Sur le plan de la surveillance, il s’agit de détecter l’apparition des premiers virus grippaux, d’identifier et suivre les caractéristiques des souches virales dominantes, de repérer le démarrage de l’épidémie et d’en apprécier la diffusion géographique, l’intensité et la gravité. Le dispositif vise à alerter les professionnels de santé et la population de l’arrivée de la grippe et de ses conséquences. Les sources d’information coordonnées par l’InVS sont multiples ; elles mobilisent les réseaux de médecins généralistes Sentinelles en lien avec les équipes de l’Inserm-UPMC, SOS Médecins, les urgentistes, les services de réanimation, le Centre national de référence de la grippe, les collectivités de personnes âgées (Ehpad…), l’Insee, etc. C’est une grande partie de leurs données qui est aujourd’hui présentée dans ce BEH consacré à la grippe. Il faut les remercier de leur contribution cruciale au système de surveillance. Il convient aussi de souligner l’intérêt d’une surveillance régionalisée de la grippe, permettant d’animer la surveillance au plus près du terrain en la complétant par des sources locales d’information, pour une aide à la décision plus efficace.
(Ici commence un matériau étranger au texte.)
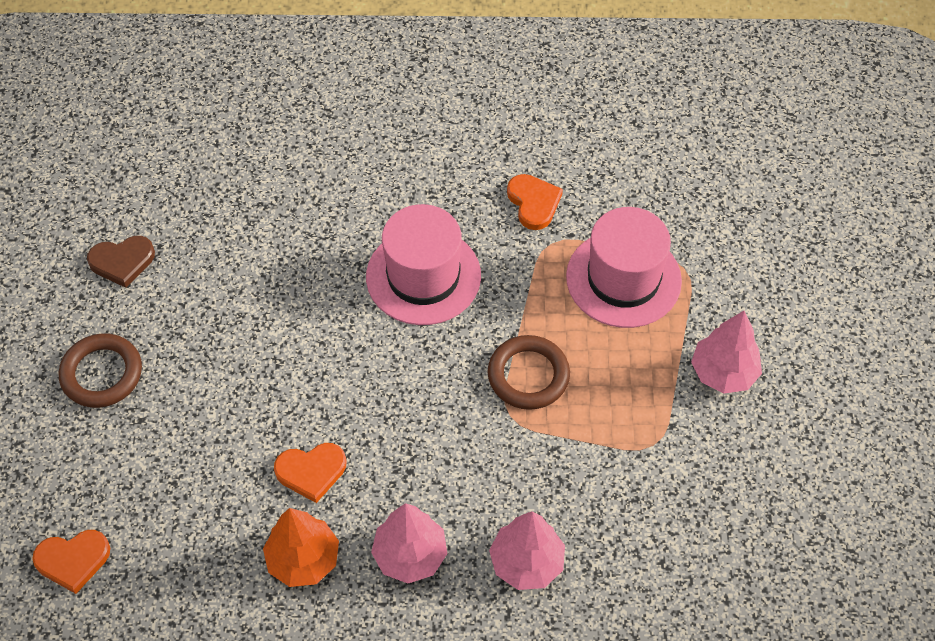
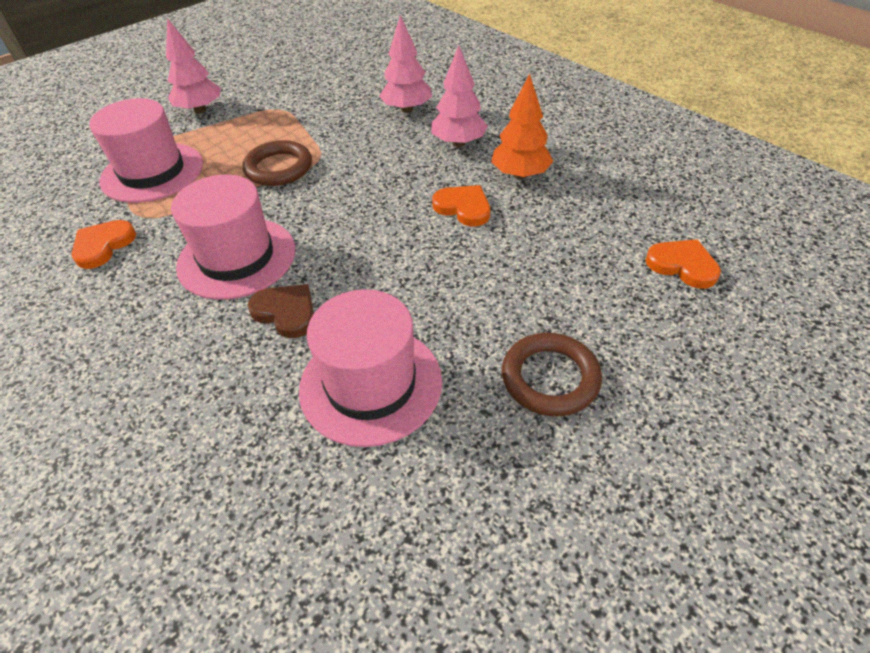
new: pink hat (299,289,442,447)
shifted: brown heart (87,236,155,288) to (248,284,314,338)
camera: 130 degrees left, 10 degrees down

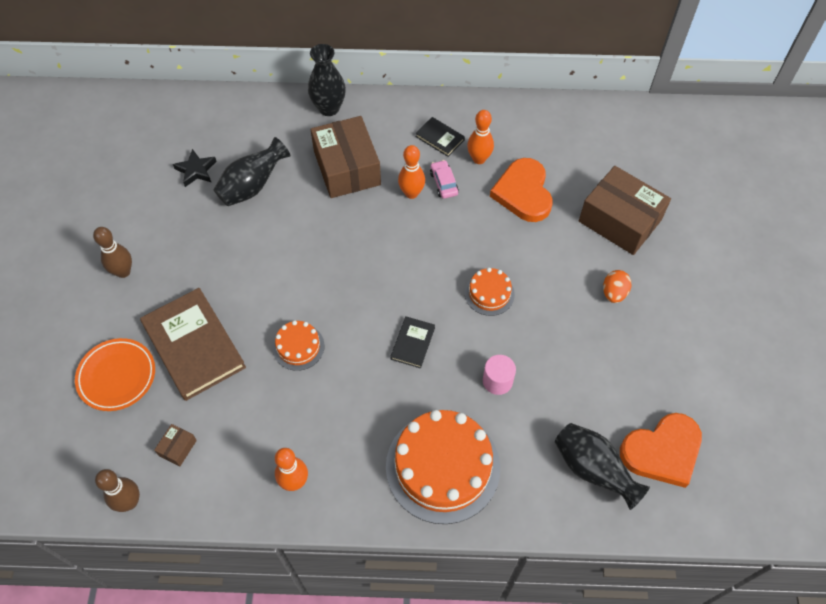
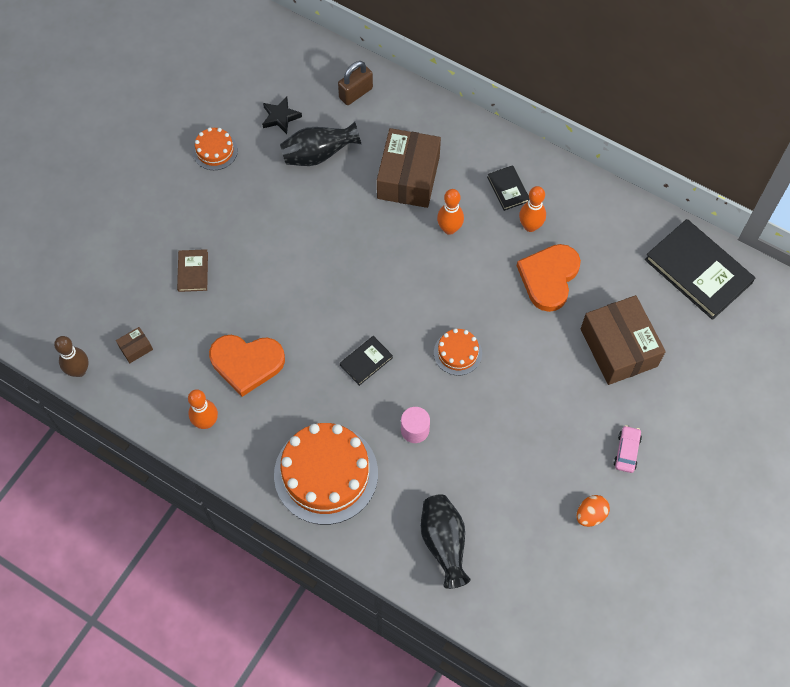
gone: black vase (308,44,346,116); brown bowling pin (93,227,132,278); orange plate (75,338,155,411)
new: brown padlock (338,61,373,105); black book (645,219,755,320)
shifted: pink car (430,160,459,199) to (614,425,642,473); orange egg (603,270,631,303) to (577,495,610,527); orange cake (273,321,324,371) to (193,127,238,170); orange heart (620,413,702,488) to (209,335,285,397)
scaled: brown book (140,288,246,401) = (177,249,208,292) x0.48
camera: 30 degrees right, 5 degrees up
Ainsi est-il possible, grâce à ce système de surveillance, de suivre l’épidémie quasiment en temps réel et de mobiliser, si besoin, les hôpitaux et leurs services de réanimation en cas de tensions hospitalières. L’épidémie de 2014-2015, qui a duré neuf semaines, peut être qualifiée d’intensité forte et de gravité importante au regard du nombre de personnes atteintes de grippe hospitalisées après passage aux urgences, ou admises en réanimation, du nombre de décès et du nombre d’épisodes d’infections respiratoires aiguës observées en collectivité de personnes âgées. La gravité de cette dernière épidémie a été liée en partie à la baisse de la couverture vaccinale, mais surtout à la circulation importante de virus grippaux A(H3N2), dont une fraction non négligeable de variants antigéniques était partiellement couverte par le vaccin.
Ce bilan présenté par le BEH est une bonne synthèse de l’épidémie de grippe 2014-2015. Il faut en tenir compte pour la prochaine saison hivernale. En matière de prévention, il convient de promouvoir la vaccination antigrippale et la mise en place de mesures barrières afin de limiter les transmissions. En matière de surveillance, il s’agit de développer les travaux de dimension régionale, plus proches du terrain, et de promouvoir la certification électronique des décès, afin de limiter au maximum les retards à la déclaration et bénéficier plus rapidement des données sur les causes de décès, ce qui contribuera à évaluer de manière réactive la gravité de l’épidémie.
J’espère que ces données sur l’épidémie de grippe 2014-2015 et sa gravité inciteront nos concitoyens à se faire vacciner contre la grippe.